Hacker News new | ask | show | jobs
by awaythrowact 1788 days ago
Fair. I agree Arrow is still more of a vision than anything else.

> it didn't even provide a shape attribute

I suspect this has to do with the project's focus. I think they aspire to be a back-end to DataFrame libraries, which are generally 2d. I think they (correctly) are ceding the "n-dimensional tensor computation" space to the current incumbents.

1 comments

Arrow is getting support for N-d arrays, so if anything they're expanding in that area (which is exciting). I don't think they're interested in creating a universal libarrow though, the point of the data format and C data interface is to have languages define their own implementations.
I may be wrong. It happens a lot! But I think Arrow's vision encompasses compute, not just a data format and data interface.

https://www.slideshare.net/wesm/pycon-colombia-2020-python-f...

Slide 43: The "Arrow C++ Platform" encompasses a "Multi-core Work Scheduler" and a "Query Engine"

Slide 38: "It would be more productive (long-term) to have a reusable computational foundation for data frames"

Again, I agree that, today, it's more data format, and the shared compute stuff is more a vision.

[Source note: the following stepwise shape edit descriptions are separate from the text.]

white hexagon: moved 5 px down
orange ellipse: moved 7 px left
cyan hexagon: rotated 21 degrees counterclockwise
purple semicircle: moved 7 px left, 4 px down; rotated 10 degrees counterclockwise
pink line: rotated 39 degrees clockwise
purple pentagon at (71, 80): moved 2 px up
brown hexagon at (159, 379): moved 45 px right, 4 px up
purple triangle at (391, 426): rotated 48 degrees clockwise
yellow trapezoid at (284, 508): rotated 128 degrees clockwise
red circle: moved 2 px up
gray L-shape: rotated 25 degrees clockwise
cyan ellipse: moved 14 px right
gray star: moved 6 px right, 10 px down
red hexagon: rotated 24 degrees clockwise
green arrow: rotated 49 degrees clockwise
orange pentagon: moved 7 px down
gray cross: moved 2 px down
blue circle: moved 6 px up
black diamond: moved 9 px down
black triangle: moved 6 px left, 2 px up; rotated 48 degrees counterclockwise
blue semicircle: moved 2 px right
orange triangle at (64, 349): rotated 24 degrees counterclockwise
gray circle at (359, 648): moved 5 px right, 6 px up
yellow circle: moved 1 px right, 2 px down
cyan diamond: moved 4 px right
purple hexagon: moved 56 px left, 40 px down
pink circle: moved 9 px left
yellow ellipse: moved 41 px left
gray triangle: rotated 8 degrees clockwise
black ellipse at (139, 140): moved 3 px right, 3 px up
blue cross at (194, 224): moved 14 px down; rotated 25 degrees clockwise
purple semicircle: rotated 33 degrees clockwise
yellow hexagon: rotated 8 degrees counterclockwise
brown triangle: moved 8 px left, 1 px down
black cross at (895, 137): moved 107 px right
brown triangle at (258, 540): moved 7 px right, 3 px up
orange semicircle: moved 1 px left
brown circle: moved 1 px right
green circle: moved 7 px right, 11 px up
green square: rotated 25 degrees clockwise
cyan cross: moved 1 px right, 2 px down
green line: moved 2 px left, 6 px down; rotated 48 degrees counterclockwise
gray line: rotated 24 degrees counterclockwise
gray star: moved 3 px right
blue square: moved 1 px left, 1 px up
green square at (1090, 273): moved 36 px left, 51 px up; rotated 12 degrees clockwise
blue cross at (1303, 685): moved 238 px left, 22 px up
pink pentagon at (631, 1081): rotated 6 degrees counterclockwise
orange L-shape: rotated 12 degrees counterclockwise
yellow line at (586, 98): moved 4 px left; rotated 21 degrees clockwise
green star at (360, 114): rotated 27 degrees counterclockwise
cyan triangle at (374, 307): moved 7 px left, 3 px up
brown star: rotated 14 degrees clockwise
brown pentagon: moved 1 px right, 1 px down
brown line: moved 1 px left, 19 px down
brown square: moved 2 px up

EDIT: See also https://ursalabs.org/tech/

For sure, I didn't mean to imply they weren't looking at compute too! https://github.com/apache/arrow-datafusion is another example of the shared compute vision. What I was trying to point out is that (at least for Arrow core) they seem to eschew FFI and generating shared libraries in favour of from scratch implementations in other compiled languages and direct bindings in interpreted ones.